Although estimates vary, the number of micro, small and medium enterprises (SMEs) in South Africa rose by 3%, from 2.18 million in the first quarter of 2008 to 2.25 million in the second quarter of 2015 (Bureau for Economic Research (BER), 2016). Of the 2.25 million SMEs, 1.5 million were informal, concentrated in the trade (wholesale and retail) and accommodation sector.
The evidence regarding firm dynamics in South Africa suggests that scaling up is a significant challenge for most SMEs. For instance, average annual growth rates are positively related with firm size, such that larger firms exhibit higher average growth. Lack of access to markets, technology, business infrastructure, information etc., are some of the constraints for SMEs scaling up.
According to the South African Reserve Bank data on bank statistics, total SME credit exposure to banks was ZAR 617 billion at the end of 2017, which accounts for 28% of total business loans. As indicated below, the low level of SME financing appears to be emanating from the demand side as the vast majority of SMEs indicates that they do not borrow from financial institutions, particularly banks.
Owner-funded capital represents, by far, the most widely used source of finance, followed by investments by family and business partners.
SME non-performing loans in the banking sector have declined since 2010, falling from 5.2% to 2.5% in 2017. The economic recovery following the 2009 recession and prudent lending criteria have likely contributed to the improvement. At 2.53% in 2017, the ratio of non-performing loans of SMEs was higher than that of total corporates (1.3%) by more than one percentage point.

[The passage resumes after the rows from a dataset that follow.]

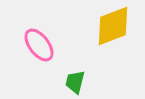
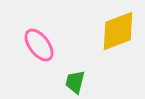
yellow diamond: moved 5 px right, 5 px down
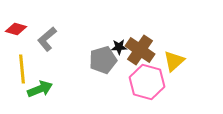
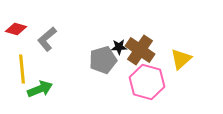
yellow triangle: moved 7 px right, 2 px up
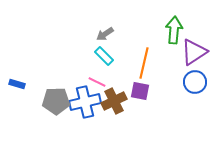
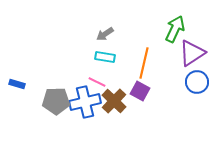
green arrow: moved 1 px right, 1 px up; rotated 20 degrees clockwise
purple triangle: moved 2 px left, 1 px down
cyan rectangle: moved 1 px right, 1 px down; rotated 36 degrees counterclockwise
blue circle: moved 2 px right
purple square: rotated 18 degrees clockwise
brown cross: rotated 20 degrees counterclockwise
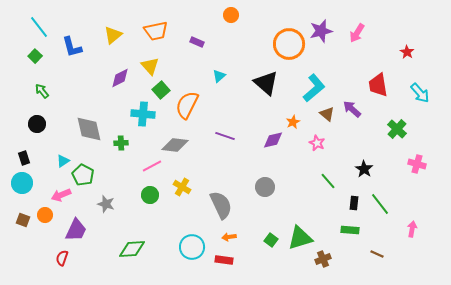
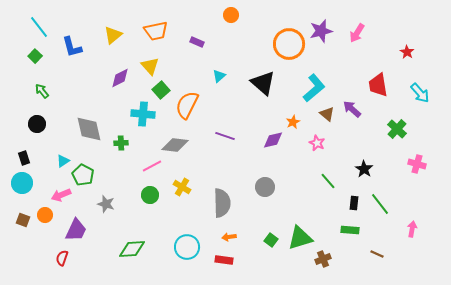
black triangle at (266, 83): moved 3 px left
gray semicircle at (221, 205): moved 1 px right, 2 px up; rotated 24 degrees clockwise
cyan circle at (192, 247): moved 5 px left
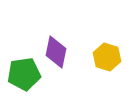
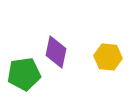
yellow hexagon: moved 1 px right; rotated 12 degrees counterclockwise
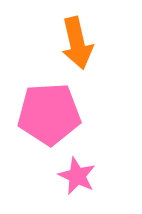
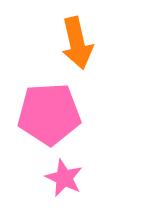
pink star: moved 13 px left, 2 px down
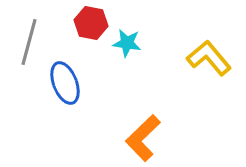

Government funding for SMEs is provided through grants and financing by development finance institutions (DFIs). The outstanding direct government loans to SMEs at the end of 2017 amount to ZAR 11.48 billion, which accounted for 1.8% of all SME loans.
Credit guarantees are also in use in South Africa. ZAR 297 million were provided in 2017 by the IDC and SEFA up from ZAR 243 million in 2016, after having declined significantly in 2013 and in 2014.
The South African Government is also working on the establishment of a registry for movable assets and of a database with credit information. Both initiatives aim to make lending less risky and should therefore make bank financing more widely available.